Es kommt der Tag da werdet ihr euch noch wünschen ihr hättet euch in ein Cafe am Flughafen gesetzt und die vielen Leute freundlich angeguckt 

@keksdose12: es ist meines Wissens nach sehr einfach jemanden sogar live beim Spielen zu beobachten wenn er mit dem Netz verbunden ist (zB. LAN-Kabel an Fritzbox oder WLAN ein etc.). Es brauchen nichtmal viele Daten übertragen werden, siehe die wenigen kB bei World of Warcraft. Es wird ja nicht Video übertragen sondern nur Mausklicks, Tastaturbefehle, Positionsdaten im Spiel etc.

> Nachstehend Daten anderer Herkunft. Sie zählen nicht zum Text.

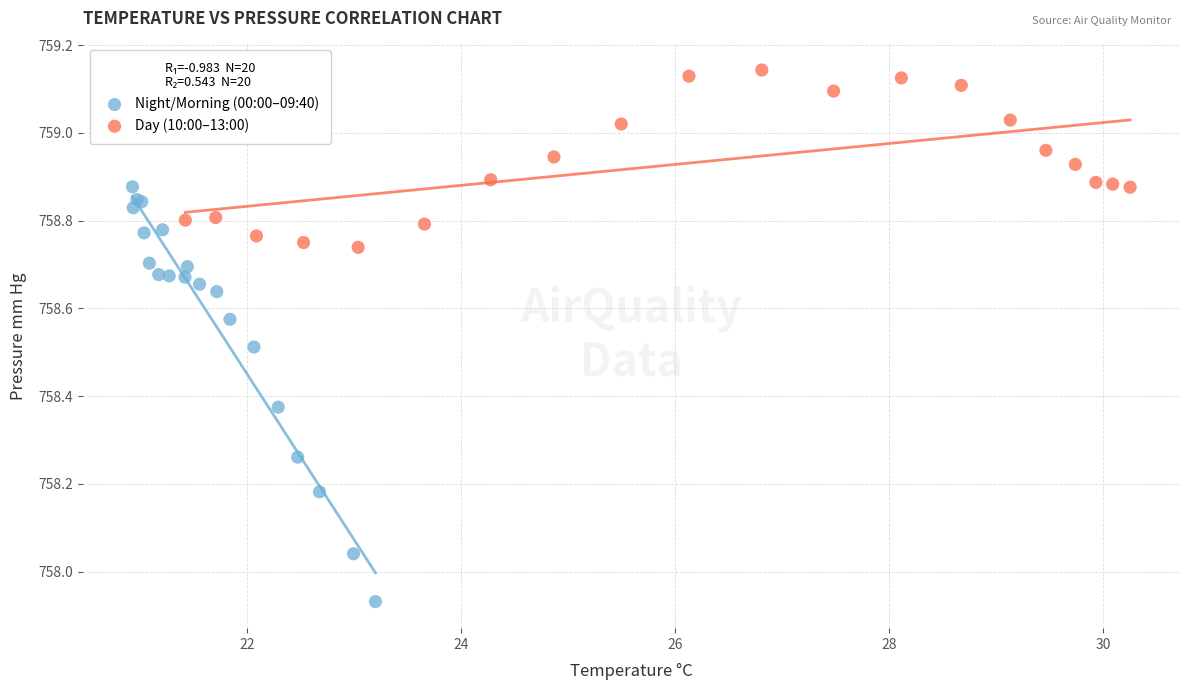

Which series has the largest Y range (max minus min)?

Night/Morning (00:00–09:40)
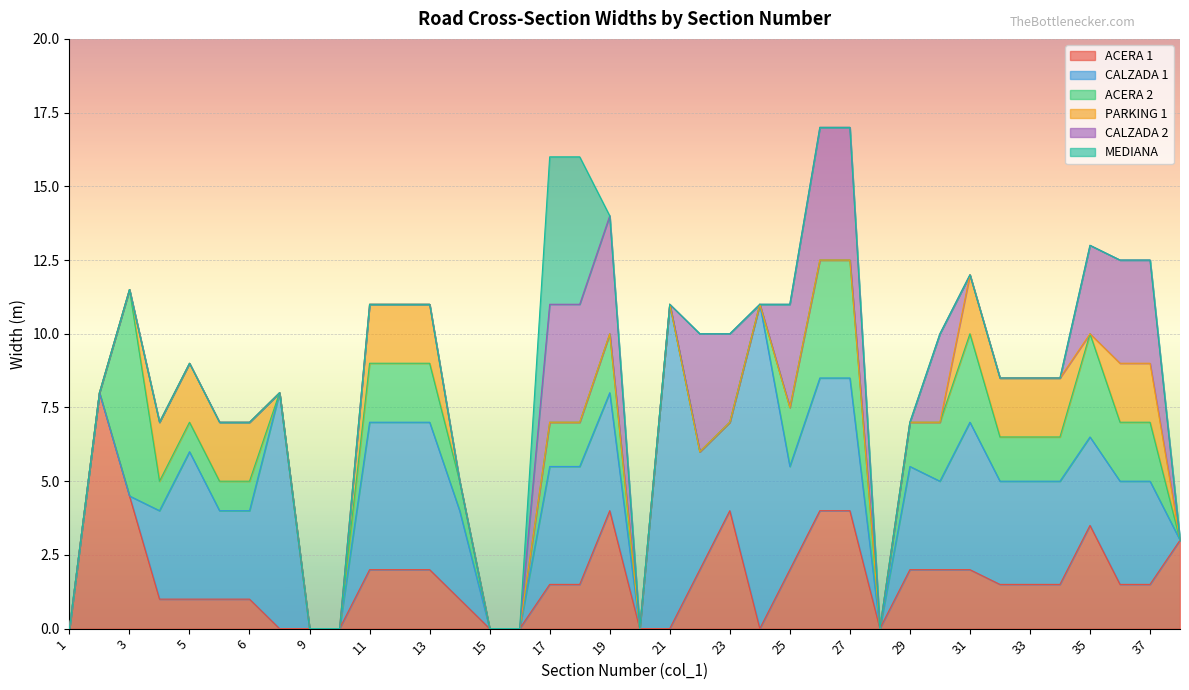

Reading left to right, transcribe all the data shown in this chart.

ACERA 1: 0.0	8.0	4.5	1.0	1.0	1.0	1.0	0.0	0.0	0.0	2.0	2.0	2.0	1.0	0.0	0.0	1.5	1.5	4.0	0.0	0.0	2.0	4.0	0.0	2.0	4.0	4.0	0.0	2.0	2.0	2.0	1.5	1.5	1.5	3.5	1.5	1.5	3.0
CALZADA 1: 0.0	0.0	0.0	3.0	5.0	3.0	3.0	8.0	0.0	0.0	5.0	5.0	5.0	3.0	0.0	0.0	4.0	4.0	4.0	0.0	11.0	4.0	3.0	11.0	3.5	4.5	4.5	0.0	3.5	3.0	5.0	3.5	3.5	3.5	3.0	3.5	3.5	0.0
ACERA 2: 0.0	0.0	7.0	1.0	1.0	1.0	1.0	0.0	0.0	0.0	2.0	2.0	2.0	1.0	0.0	0.0	1.5	1.5	2.0	0.0	0.0	0.0	0.0	0.0	2.0	4.0	4.0	0.0	1.5	2.0	3.0	1.5	1.5	1.5	3.5	2.0	2.0	0.0
PARKING 1: 0.0	0.0	0.0	2.0	2.0	2.0	2.0	0.0	0.0	0.0	2.0	2.0	2.0	0.0	0.0	0.0	0.0	0.0	0.0	0.0	0.0	0.0	0.0	0.0	0.0	0.0	0.0	0.0	0.0	0.0	2.0	2.0	2.0	2.0	0.0	2.0	2.0	0.0
CALZADA 2: 0.0	0.0	0.0	0.0	0.0	0.0	0.0	0.0	0.0	0.0	0.0	0.0	0.0	0.0	0.0	0.0	4.0	4.0	4.0	0.0	0.0	4.0	3.0	0.0	3.5	4.5	4.5	0.0	0.0	3.0	0.0	0.0	0.0	0.0	3.0	3.5	3.5	0.0
MEDIANA: 0.0	0.0	0.0	0.0	0.0	0.0	0.0	0.0	0.0	0.0	0.0	0.0	0.0	0.0	0.0	0.0	5.0	5.0	0.0	0.0	0.0	0.0	0.0	0.0	0.0	0.0	0.0	0.0	0.0	0.0	0.0	0.0	0.0	0.0	0.0	0.0	0.0	0.0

Oder es wird gar einfach aufgezeichnet und später als Paket übertragen.
Früher war alles irgendwie intimer ... ich hab auch kein Bock dass jemand "stirb" aus meinen Lautsprechern flüstert ... tja das Vertrauen in die Technik bzw. den Machern ist wirklich dahin.


----------



## rabe08 (12. September 2014)

*AW: Warum wählen Gamer meist böse oder gewalttätige Themen in Spielen ?*



Hänschen schrieb:


> @rabe08: Hast du dich schonmal gefragt was aus dir geworden wäre wenn du nicht damals mit Videospielen in Kontakt gekommen wärst ?


 
och, ich war mal Zeitsoldat, das Konzept "Gegenseitig aufeineinander schießen und zwar mit üblen dicken Wummen, die auch auf 600 Meter noch treffen" gefiel mir in RealLive nie. In der Ausbildung haben sie uns Original-Aufnahmen auf Vietnam gezeigt, zum abhärten oder was weiß ich, Oberschenkelamputation im Hubschrauber und so was, ohne wegschwenken, ist nicht toll, echt nicht. Im Computer sind nur ein paar Algorithmen, man könnte auch sagen Programme, die schieß ich auch schon mal mit kill -9 ab. Hat nichts mit der Realität zu tun. Moralisch absolut vertretbar.


----------



## Herbboy (13. September 2014)

*AW: Warum wählen Gamer meist böse oder gewalttätige Themen in Spielen ?*



Hänschen schrieb:


> @keksdose12: es ist meines Wissens nach sehr einfach jemanden sogar live beim Spielen zu beobachten wenn er mit dem Netz verbunden ist (zB. LAN-Kabel an Fritzbox oder WLAN ein etc.). Es brauchen nichtmal viele Daten übertragen werden, siehe die wenigen kB bei World of Warcraft. Es wird ja nicht Video übertragen sondern nur Mausklicks, Tastaturbefehle, Positionsdaten im Spiel etc. Oder es wird gar einfach aufgezeichnet und später als Paket übertragen.


 WENN jemand diese Daten zur Verfügung stellt UND der "Zuschauer" das gleiche Game hat UND das Game eine Replay-Funktion bietet, dann geht das. Da sind aber dann auch KEINE Voice-Chat-Aufzeichnungen mit dabei. 

 Aber bei einem Spiel wie z.B. GTA5 wäre es mir neu, dass das der Fall ist - da ist es ja auch nicht interessant, da es nicht wie WoW, Starcraft2 usw. einen Multiplayer-Part hat, bei dem es "Wettbewerbe" gibt mit richtigen Ligen usw. Bei so was wie GTA sind es eher echte Videos, die einer erst hochladen muss


----------